Task prompt — Pick every line out of the entries below that has the string "užívateľskej", and copy it.

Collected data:
________________________________________

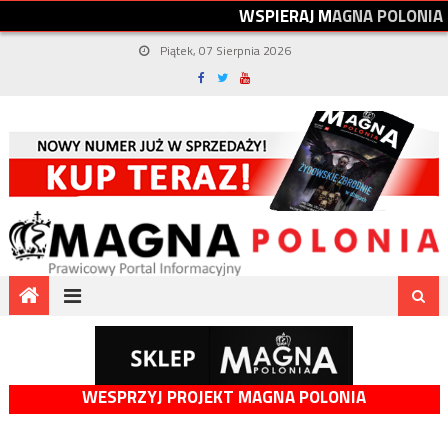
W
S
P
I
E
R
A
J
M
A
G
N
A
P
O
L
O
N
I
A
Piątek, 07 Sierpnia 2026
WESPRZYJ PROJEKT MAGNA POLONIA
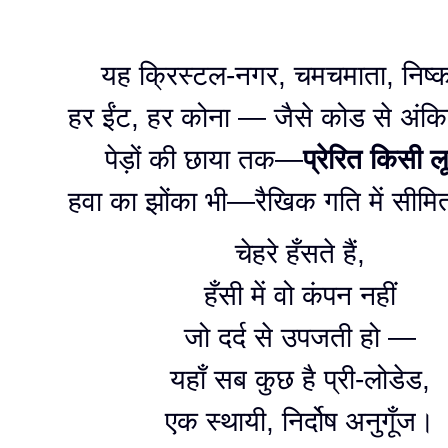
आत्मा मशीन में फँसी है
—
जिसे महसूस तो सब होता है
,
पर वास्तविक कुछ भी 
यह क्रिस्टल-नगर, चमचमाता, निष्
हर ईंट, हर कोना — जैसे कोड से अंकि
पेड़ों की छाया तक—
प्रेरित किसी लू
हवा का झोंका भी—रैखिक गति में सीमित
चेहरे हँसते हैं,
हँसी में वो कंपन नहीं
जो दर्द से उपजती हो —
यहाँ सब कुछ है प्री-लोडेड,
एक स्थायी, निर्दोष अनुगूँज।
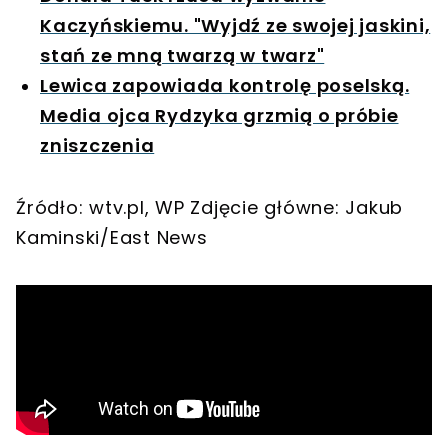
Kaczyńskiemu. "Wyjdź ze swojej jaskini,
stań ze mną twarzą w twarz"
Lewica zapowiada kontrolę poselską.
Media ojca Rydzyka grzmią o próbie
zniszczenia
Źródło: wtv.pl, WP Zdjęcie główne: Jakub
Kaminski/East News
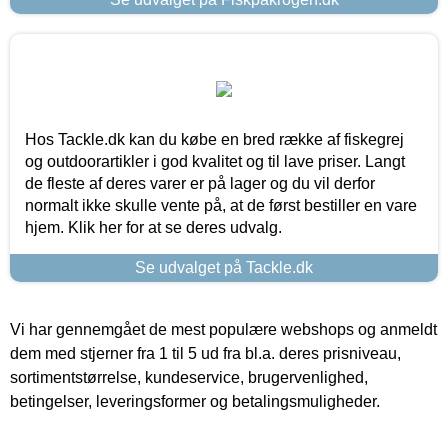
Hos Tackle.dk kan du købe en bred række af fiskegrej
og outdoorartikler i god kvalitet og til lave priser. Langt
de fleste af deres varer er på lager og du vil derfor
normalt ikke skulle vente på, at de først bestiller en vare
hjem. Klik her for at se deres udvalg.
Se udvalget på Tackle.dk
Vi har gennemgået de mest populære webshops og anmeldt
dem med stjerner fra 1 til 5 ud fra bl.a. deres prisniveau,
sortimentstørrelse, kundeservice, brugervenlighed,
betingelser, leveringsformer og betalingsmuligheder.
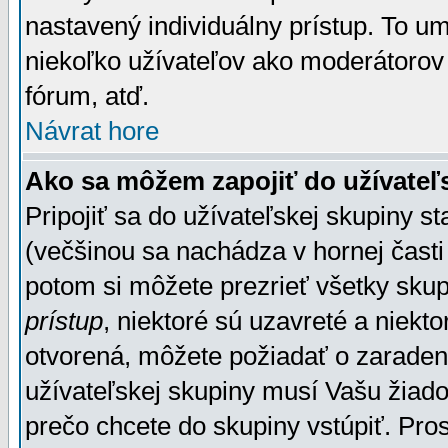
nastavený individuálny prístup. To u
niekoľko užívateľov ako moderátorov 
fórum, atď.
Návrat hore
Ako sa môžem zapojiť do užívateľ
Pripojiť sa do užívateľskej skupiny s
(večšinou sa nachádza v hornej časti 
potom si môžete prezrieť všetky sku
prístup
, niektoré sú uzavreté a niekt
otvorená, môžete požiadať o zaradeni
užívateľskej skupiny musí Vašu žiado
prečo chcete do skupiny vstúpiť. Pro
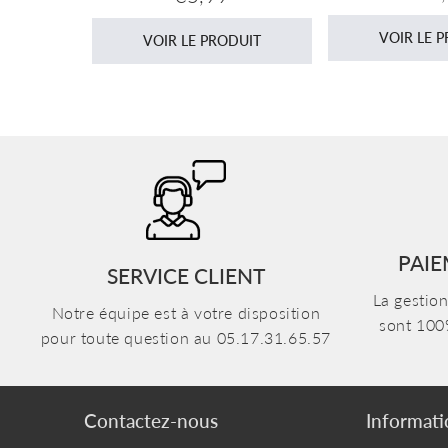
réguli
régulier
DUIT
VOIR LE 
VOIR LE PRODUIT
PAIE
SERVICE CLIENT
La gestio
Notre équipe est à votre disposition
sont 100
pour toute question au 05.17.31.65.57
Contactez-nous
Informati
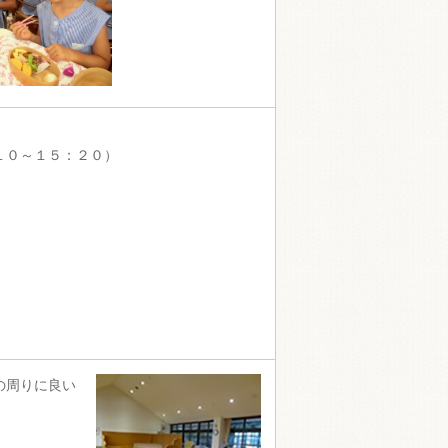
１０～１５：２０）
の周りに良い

________________________________________

Completed exercise —
Pripojiť sa do užívateľskej skupiny s
užívateľskej skupiny musí Vašu žiado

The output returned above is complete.